In the words of Dr Cathy Ryan, "If you don't write it down, it never happened".
To paraphrase one of my clients, "Every day is a school day".
I do, I learn, I share
The postings on this site are my own and don’t necessarily represent IBM’s positions, strategies or opinions.
My blog is PERSONAL, and is a repository of the stuff that I learn, play with, enjoy and want to share.
If you follow one of my tips, your mileage MAY well vary - Here be dragons :-)
Monday, 31 July 2017
Solved, WebSphere eats Linux - or, Linux reboots when WAS JVM starts up
So I've been working an interesting "bug" over the past few days.
The long story short is that we had a VM running Red Hat Enterprise Linux 6.6 ( with kernel 2.6.32-696.3.1.el6.x86_64 ), hosting WebSphere Application Server 126.96.36.199 and BPM Standard 188.8.131.52.
BPM is installed a single cluster, with all of the workload running in a single JVM - in this instance.
Whilst I could happily start the Deployment Manager and Node Agent, when I started the actual BPM JVM, after a minute or two, the box would reboot.
This was 100% reproducible.
I spent a happy day last week debugging this, looking at class paths, dependent JARs, auto starting EAR files etc. but to no avail.
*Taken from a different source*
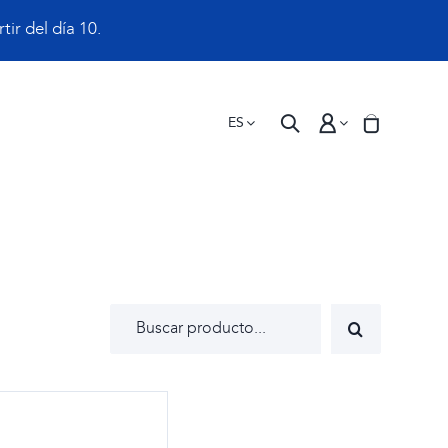
ir del día 10.
ES
Buscar:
I even wondered whether the fact that we were running slightly older versions of WAS and BPM was pertinent, even though I've used them a million times before.
Interestingly, nothing showed up in dmesg or /var/log/messages or /var/log/kernel.log and there was no obvious kernel panic messages therein.
Thankfully, with the help of a VMware SME, we did find this : -
This issue affects all virtual machines running on ESXi 6.5 host (with virtual hardware version 13), the guest will freeze randomly (sometimes several minutes after power on, and sometimes freezes several hours from boot).
I got this kernel panic log several times, possibly this issue was caused by VMXNET3.
All kernel newer than 4.8.x are affected with this issue, if I downgrade the kernel version back to 4.4.x, the VMs will work like a charm.
(Guest OS is CentOS 7.3 with kernel-ml)
And this issue doesn't happen while virtual hardware version 11 with ESXi 6.5, only happen on virtual hardware version 13 + ESXi 6.5.
My friendly VMware SME spotted this, and suggested that we switch the virtual Network Interface Card (vNIC) to use a different driver - namely e1000.
We did this and …. voila :-)
The BPM runtime starts happily and all is good.
This appears to be related to the specific version of VMware ESX ( aka vSphere ) and the fact that the Linux VM is newly created, using the most recent virtual hardware version.